Aug/Sept Update

Tuesday, September 23, 2008

I Have Everything That I Ever Really Wanted

You know how sometimes a spiritual moment just sneaks up and BAM it hits you to the core?

Well, I had one of those today. I was watching Ariana take a bath (a favorite pastime, as she is part fish)... And, I looked out the picture window over our bath tub and into the conservation and I had this moment when I just got it very clear: I have everything I ever dreamed of.
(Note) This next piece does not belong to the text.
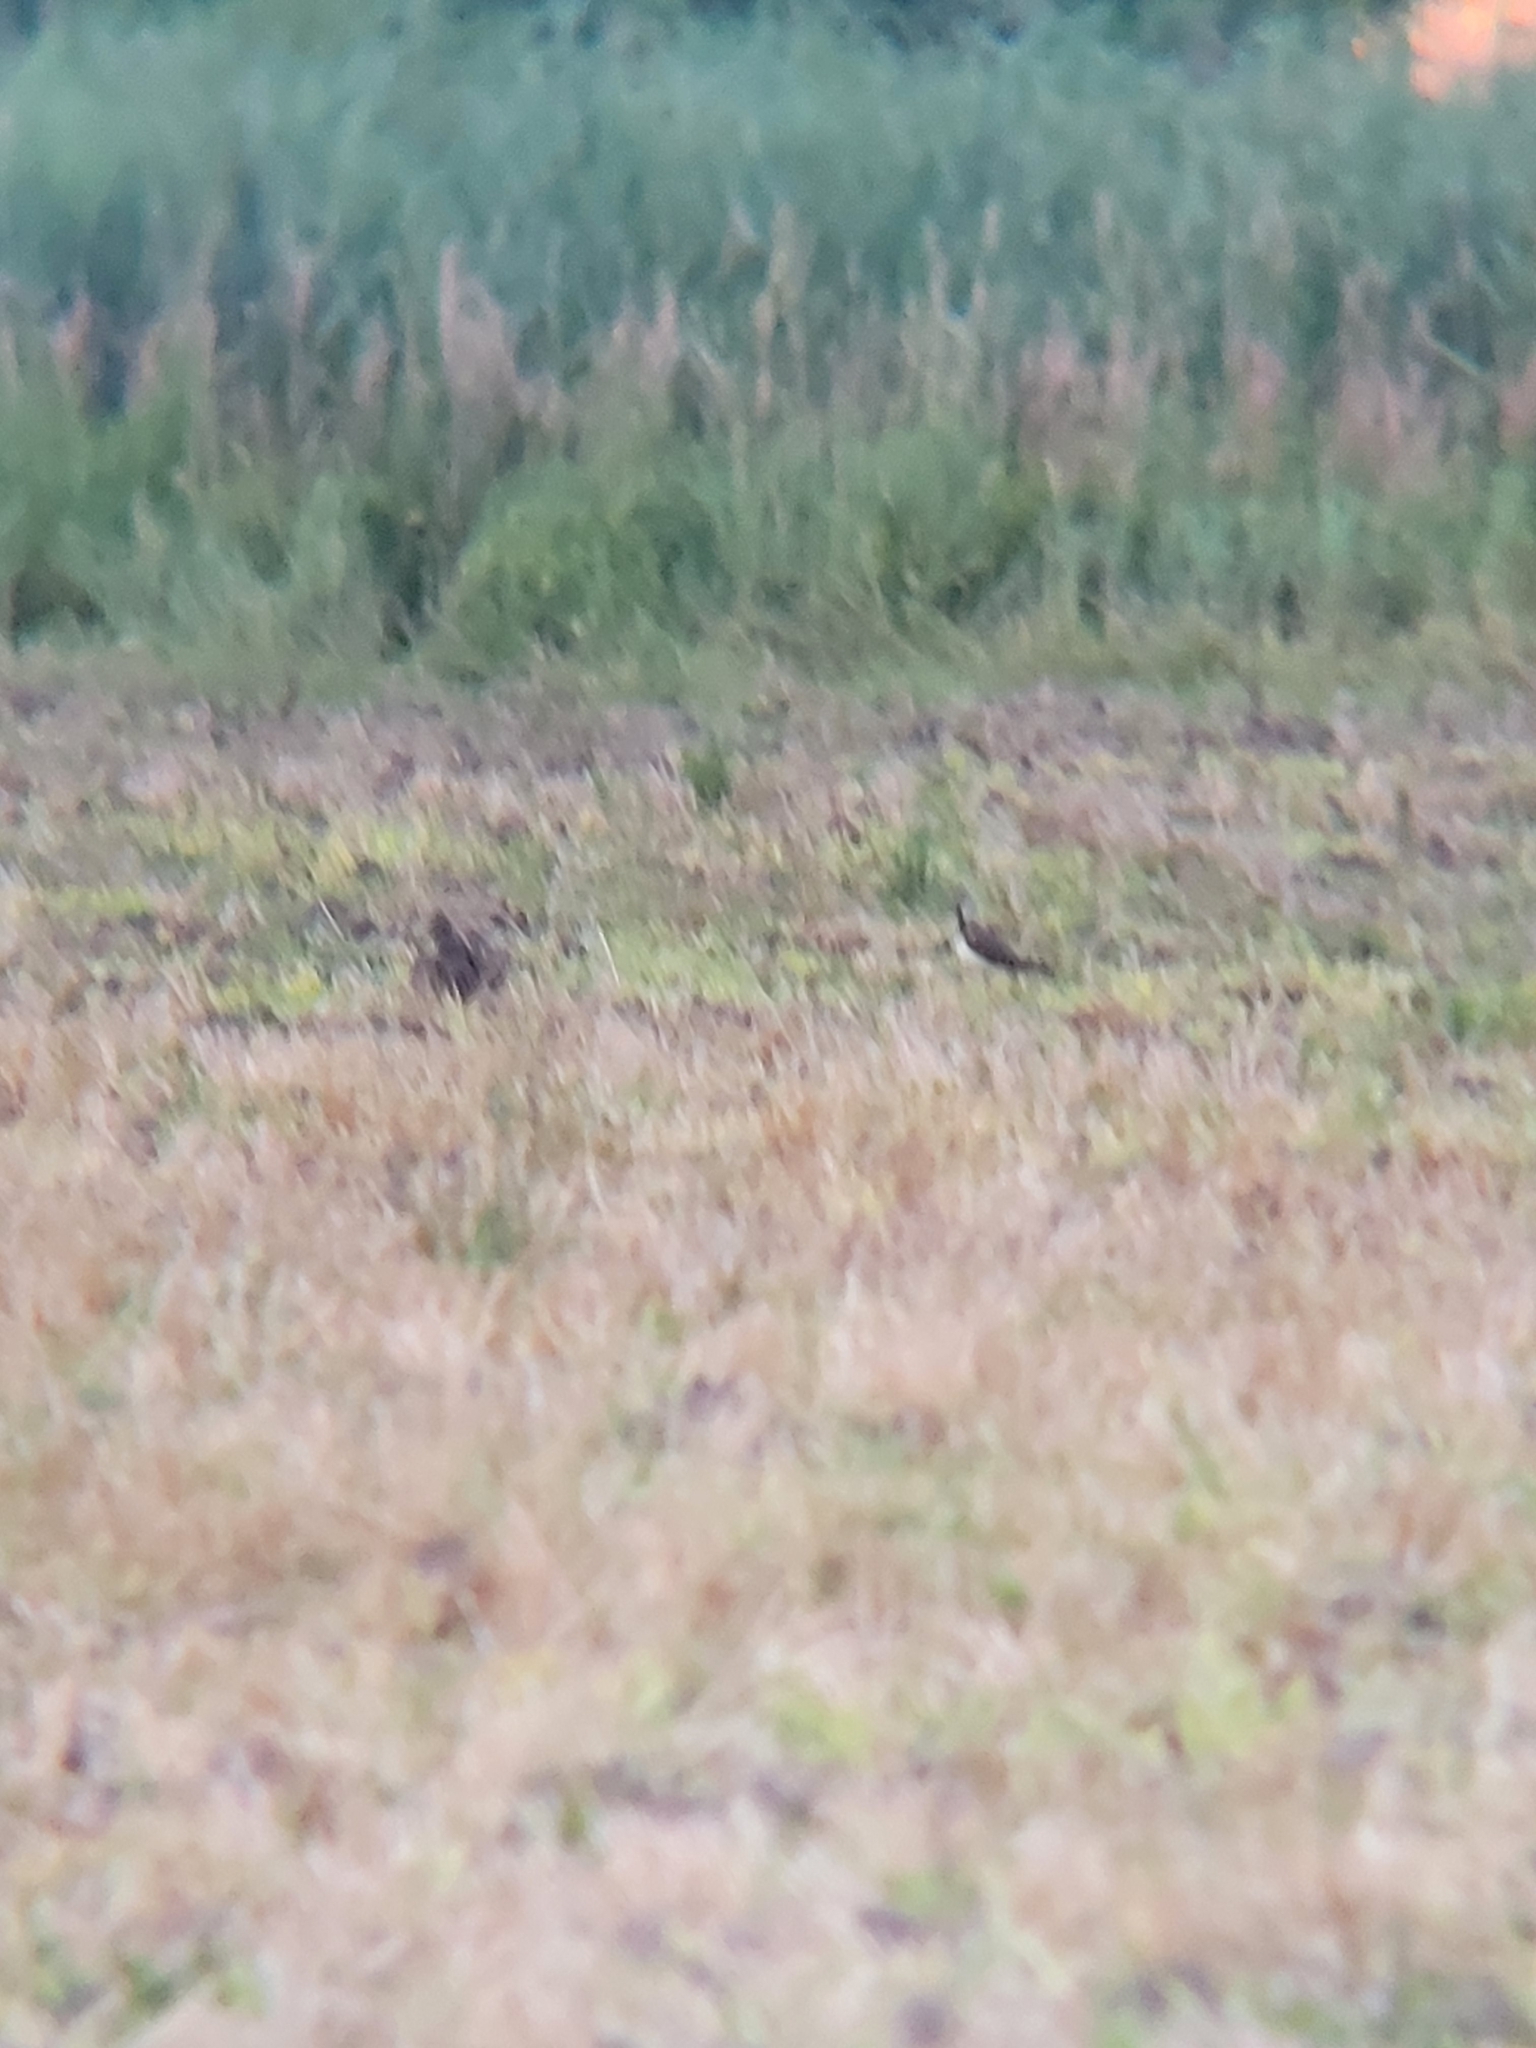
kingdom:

It was such a calm and incredibly joyous moment all at the same time.

Absolute awareness that:

*I am married to my soul mate. Now, I am not going to elaborate for 3 reasons: 1) It will take far to long as he has way more good qualities than I have 2) Why tempt anyone? 3) He has been known to read this blog and a wise woman knows when to stay quiet.
* I have the most amazing sons. They are smart like their dad, determined like their mom, and gentle and kind like their grandmothers.
* I have the daughter that I have spoken of since I was 10. She smiles. She hugs me. She lets me dress her up (for now) and she has brought a sense of completion to me.
*I have supportive, dear friends near and far who have prayed for me and with me through the good and the bad. Who am to have deserved you all?
* My family is healthy.
* We make enough to be able to provide a blessed life for our children.
* I am so fortunate to have found my calling and my bliss as a teacher. We are blessed to have IDS as a home for our family, to have raised my sons with me, and to have become my extended family.
* You know what, Florida is frankly beautiful. If you like flowers, sun and green it is eye candy all year long here.

I am going to tie a ribbon around my wrist or something. Then when the world wants to suck me into some sort of negativity, I am going to look down and remind myself: Don't you dare waste one single second being anything other than joyous. You have it all!

Dear Lord, humbly I drop to my knees and give thanks for my amazing life. I am overwhelmed by your abundance and love. May each day of my life bring love and joy to others in your honor.

Thank you all for being blessings in my life. I pray that each one of you has a moment just like this in your life.

5 comments:

Over-Caffeinated said...

Michelle,

I wear a blue cord around my wrist. Why? Because about two years ago, I was in a Bible study where the leader (Beth Moore) said that we would all tie blue ribbon (mine was royal blue cording) around our wrists to signify the blue tassels God had asked Abraham to tie on himself to signify that he belonged to God. So, the idea was that this blue cord would remind us that we belong to the most high God and that 1)He is who He says He is. 2) He can do what he says He can do. 3) I am who God says I am. 4) I can do all things through Him. Anyway, my cording is no longer royal blue. It's mostly gray with alot of fraying, some random blue strings sticking out here and there, but I wear it because it reminds me to believe that God can do what He says he can and I am who He made me! :) So maybe when I send you the shoes, I'll include a blue piece of cording.

I love you, sister!

Over-Caffeinated said...

By the way, I was twisting that blue cording like nobodies business throughout our court hearing... in my memory of court forever will be me spinning tht blue cord around my wrist. :)

I love your post. I feel exactly the same!

Janine said...

I just discovered your blog and wanted to chime in too. I too love your post and feel the same way!

Tiger & Kar said...

Michelle - beautiful, moving post as always! I love the idea of wearing a cord on my wrist to remind me of the exact same things you spoke of. I've had a VERY ROUGH 3-4 weeks here & was dangerously close to letting all that negativity suck me in & consume me. Had I had the cord to remind me, perhaps I wouldn't have let things effect me as much as they did. Thanks for sharing such positive images with us!

Karyn

Jana said...

Hi Michelle, I just love reading the progress you have made with that beautiful little girl. Amen to the "I have everything that I ever really wanted"! Yes, indeed. I don't miss the trips at all, but I do miss being able to talk to you in person and see you on Arbat. Maybe, another time, another place! If you want to see some beautiful fall foliage, I just noticed tonight that the leaves are beginning to change here in east Tennessee. Don't drive up, though, gas shortage! Miss you.